--- DIRECTIVE 1 ---
Name each person the article on community initiatives identifies by full name, with the role the article gives that person.

:: DOCUMENT EXTRACT

Many community initiatives happen in our area, encompassing everything from small community projects to big festivals.
Wesley Andreas, creator of Animate the Avenue Alleys, is a great example of someone who developed a successful initiative. A few years ago, he needed to repaint his garage, but wanted something creative. He participated in an event called DIY City and painted a simple, bright cityscape and silhouettes of people.
“I got such a positive response,” said Andreas. “I thought it could become a neighbourhood thing.”
A year later, he created Animate the Avenue Alleys for Make Something Edmonton’s 100in1Day project. He noticed alleys in the area could use some colour and that he could use the project to connect communities. He talked to Judy Allan, the Avenue initiative coordinator, who suggested holding a few drop-in events and partnering with Arts on the Ave (AOTA). He aimed for 10 alley projects and looked into funding so cost wasn’t a barrier.
He also connected with some artist friends.
“I got them to come to drop-in events and they gave advice on what people could do with the space they had,” he said, explaining he didn’t want people to think they had to be artists to participate.
Andreas said the process was a great experience.
“It was really fun for me because I got to see them [the projects] all, knew the story behind them,” Andreas said. “I think it was a positive thing for the neighbourhood, it got people involved.”
Although it helped he had experience painting his garage the year before, there was still a learning curve.
“It was the first time I ever said ‘let’s do this’ and had to organize it,” he said. “It was pretty involved with some organizing and follow up. The hardest part was convincing [participants] they could do it, that it’s not that hard.”
Andreas explained community initiatives help people feel connected to a neighbourhood, feel rooted, and feel a sense of belonging.
“A lot of new exciting ideas are community projects. Someone finds something that’s needed, has the energy to pull it together. A lot starts with a problem or issue. We needed to repaint the garage,” said Andreas.
Christy Morin, executive director of AOTA, said community initiatives bring people back to their passion.
“Life becomes much more full when people work in their passion,” she said.
Allan said initiatives bring beauty, physical changes, or increased socialization to a community.
“The Alleys project got people out of their house and connecting with neighbours,” said Allan. “Initiatives increase pride in community, how they feel about community. There’s a good feeling of people coming together and making their place a little more fun.”

::::
:: TASK INPUT

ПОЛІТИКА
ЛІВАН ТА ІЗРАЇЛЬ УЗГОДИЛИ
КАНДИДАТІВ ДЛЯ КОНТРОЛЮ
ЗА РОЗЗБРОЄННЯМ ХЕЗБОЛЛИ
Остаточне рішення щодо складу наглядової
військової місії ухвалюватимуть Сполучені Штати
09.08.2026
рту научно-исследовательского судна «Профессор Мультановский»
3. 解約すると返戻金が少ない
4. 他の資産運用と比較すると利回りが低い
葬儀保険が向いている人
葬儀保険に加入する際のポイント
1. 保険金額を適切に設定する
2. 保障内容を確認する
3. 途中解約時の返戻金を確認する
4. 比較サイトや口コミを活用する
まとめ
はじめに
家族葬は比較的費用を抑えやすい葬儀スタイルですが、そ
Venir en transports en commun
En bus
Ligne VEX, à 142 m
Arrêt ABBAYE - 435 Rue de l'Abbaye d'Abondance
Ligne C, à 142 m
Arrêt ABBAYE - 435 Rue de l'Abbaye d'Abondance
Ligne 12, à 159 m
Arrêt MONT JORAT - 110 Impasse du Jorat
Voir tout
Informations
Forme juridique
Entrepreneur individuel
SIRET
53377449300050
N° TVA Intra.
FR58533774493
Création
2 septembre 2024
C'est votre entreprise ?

::::
:: TASK INPUT

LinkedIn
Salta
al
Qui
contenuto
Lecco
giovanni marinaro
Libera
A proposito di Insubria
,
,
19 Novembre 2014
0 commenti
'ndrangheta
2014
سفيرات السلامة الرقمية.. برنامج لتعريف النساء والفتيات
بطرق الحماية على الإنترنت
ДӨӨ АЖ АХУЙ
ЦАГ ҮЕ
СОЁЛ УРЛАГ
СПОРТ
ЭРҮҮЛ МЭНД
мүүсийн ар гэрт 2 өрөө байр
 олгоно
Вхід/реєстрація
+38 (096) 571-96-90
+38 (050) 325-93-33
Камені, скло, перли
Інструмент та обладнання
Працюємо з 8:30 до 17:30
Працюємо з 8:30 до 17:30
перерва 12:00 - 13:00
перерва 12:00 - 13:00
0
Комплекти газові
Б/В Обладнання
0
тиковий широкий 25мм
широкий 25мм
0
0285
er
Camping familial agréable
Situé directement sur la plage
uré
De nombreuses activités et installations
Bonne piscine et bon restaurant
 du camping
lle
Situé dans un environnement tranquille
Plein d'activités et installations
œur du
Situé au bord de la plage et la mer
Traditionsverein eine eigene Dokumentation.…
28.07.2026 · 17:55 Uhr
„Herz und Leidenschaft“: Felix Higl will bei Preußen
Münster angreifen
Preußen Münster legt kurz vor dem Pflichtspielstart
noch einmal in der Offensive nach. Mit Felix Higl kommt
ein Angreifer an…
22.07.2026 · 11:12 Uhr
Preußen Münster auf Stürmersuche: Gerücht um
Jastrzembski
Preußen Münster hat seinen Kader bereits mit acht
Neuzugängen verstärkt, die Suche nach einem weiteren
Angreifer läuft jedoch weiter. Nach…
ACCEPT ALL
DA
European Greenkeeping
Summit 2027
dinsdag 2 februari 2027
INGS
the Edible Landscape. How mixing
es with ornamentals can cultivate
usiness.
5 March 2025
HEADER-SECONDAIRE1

::::

--- DIRECTIVE 2 ---
List every line of the records that contains the string "activités".

--- RESPONSE BOX 1 ---
- Wesley Andreas: creator of Animate the Avenue Alleys
- Judy Allan: the Avenue initiative coordinator
- Christy Morin: executive director of Arts on the Ave (AOTA)

--- RESPONSE BOX 2 ---
De nombreuses activités et installations
Plein d'activités et installations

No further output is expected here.